Jin-u: Seiring menuanya seseorang, bukankah seharusnya ia menjadi lebih dermawan?
Profesor: Benar, tetapi tidak banyak yang seperti itu. Seiring bertambahnya usia, mereka berpegang lebih kuat, dengan susah payah dan putus asa.
Jin-u: Apakah itu insting?
Profesor: Hewan mengambil hanya yang diperlukannya. Itulah hukumnya.
Jin-u: Tetapi manusia, bahkan mencuri apa yang dimiliki generasi mudanya.

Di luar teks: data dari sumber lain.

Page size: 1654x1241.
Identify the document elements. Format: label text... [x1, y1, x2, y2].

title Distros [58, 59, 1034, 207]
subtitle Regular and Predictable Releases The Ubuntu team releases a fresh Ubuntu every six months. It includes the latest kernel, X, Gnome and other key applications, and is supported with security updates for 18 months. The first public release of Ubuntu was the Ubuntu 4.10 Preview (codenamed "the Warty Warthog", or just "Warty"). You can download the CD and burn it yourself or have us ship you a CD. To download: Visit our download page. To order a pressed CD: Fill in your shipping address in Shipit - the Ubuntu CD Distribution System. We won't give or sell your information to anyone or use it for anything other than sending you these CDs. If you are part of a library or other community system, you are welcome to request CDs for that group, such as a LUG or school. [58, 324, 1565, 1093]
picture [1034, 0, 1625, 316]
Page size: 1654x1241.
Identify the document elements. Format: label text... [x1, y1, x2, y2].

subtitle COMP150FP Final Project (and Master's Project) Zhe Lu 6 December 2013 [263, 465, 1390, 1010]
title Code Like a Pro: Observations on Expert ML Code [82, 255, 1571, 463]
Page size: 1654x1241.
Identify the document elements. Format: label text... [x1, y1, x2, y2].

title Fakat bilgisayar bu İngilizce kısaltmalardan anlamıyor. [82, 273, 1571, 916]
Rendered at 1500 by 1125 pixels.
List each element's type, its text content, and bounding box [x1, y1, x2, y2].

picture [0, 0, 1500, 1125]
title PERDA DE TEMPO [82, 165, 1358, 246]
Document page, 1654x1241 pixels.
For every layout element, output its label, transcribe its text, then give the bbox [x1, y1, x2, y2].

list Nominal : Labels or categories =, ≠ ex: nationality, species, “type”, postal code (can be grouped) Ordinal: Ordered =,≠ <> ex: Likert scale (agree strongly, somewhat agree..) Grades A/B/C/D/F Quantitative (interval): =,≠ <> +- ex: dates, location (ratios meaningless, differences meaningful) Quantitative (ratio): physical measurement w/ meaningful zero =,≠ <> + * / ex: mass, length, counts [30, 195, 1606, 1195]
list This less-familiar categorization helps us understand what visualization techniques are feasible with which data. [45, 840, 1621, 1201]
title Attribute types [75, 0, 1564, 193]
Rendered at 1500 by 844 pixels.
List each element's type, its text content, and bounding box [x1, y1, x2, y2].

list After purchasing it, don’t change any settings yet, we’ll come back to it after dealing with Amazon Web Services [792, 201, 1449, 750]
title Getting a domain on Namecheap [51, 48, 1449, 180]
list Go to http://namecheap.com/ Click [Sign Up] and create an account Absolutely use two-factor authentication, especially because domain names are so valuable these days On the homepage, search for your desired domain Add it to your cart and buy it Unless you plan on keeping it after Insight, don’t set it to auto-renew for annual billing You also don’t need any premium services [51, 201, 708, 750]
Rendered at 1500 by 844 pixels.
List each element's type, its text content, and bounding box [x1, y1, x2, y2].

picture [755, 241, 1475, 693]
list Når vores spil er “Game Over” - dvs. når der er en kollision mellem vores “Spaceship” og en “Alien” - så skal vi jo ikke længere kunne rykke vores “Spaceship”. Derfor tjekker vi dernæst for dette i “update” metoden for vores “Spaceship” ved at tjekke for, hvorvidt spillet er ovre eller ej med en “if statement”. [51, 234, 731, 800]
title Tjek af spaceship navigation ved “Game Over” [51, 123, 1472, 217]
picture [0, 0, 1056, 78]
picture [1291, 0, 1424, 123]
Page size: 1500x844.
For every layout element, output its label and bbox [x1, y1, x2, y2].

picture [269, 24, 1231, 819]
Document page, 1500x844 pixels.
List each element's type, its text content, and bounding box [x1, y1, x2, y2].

Profesor: Itulah mengapa, manusia adalah satu-satunya mutan yang melawan (aturan) alam. Kita masih bisa berevolusi lebih lanjut.

Di tengah perenungannya sendiri di dalam kamar, Jin-u mengalami serangan sakit kepala. Sakitnya meringan segera setelah ia meraih obat dan memakannya. Han Jin-u, dokter muda jenius penasehat tim forensik Universitas Hankuk, memiliki rahasianya sendiri.

***
Episode ini banyak menyindir bagaimana dunia industri hiburan Korea Selatan mengeksploitasi para idol. Hal ini sudah bukan rahasia. Para idol adalah mereka yang berlatih dan bekerja dengan sangat keras, menghadapi persaingan industri hiburan yang ketat, menjad mesin uang agensi. Kendali agensi terhadap idol digambarkan sangat berlebihan, bahkan melebihi orang tua idol itu sendiri. Di lain pihak, kesehatan idol tidak diperhatikan dengan baik. Ini tampak dari tidak dihentikannya syuting meskipun sang idol demam tinggi. Sang idol sendiri tidak diberikan informasi tentang penyakit yang dideritanya. Jin-u juga mengomentari bahwa tempat berlatih grup JeSS tidak dilengkapi ventilasi yang baik. Kejamnya lagi, jika sang idol sudah tidak lagi dianggap menguntungkan agensi, ia akan didepak. Memang tidak semuanya bernasib demikian, tetapi hukum ‘pemenang mendapatkan semuanya’ berlaku di sini. Mereka yang kalah dalam persaingan, akan menempati ‘kasta’ terbawah dan semakin terpuruk.
Penulis skenario menyisipkan pandangannya melalui komentar det. Kang tentang tolak belakang antara bagaimana para gadis diminta untuk berpakaian minim dan menari –yang menurutnya dapat memicu lolita kompleks- dengan adanya kekhawatiran akan tindak pemerkosaan dan pelecehan seksual. Anda bisa berpendapat lain, tetapi saya termasuk yang berpendapat bahwa saya tidak bisa mengubah semua laki-laki agar berpikiran bersih. Menutup tubuh adalah hak saya untuk menjaga apa yang bagi saya berharga. Sama seperti saya menutup dan mengunci pintu rumah sebelum bepergian.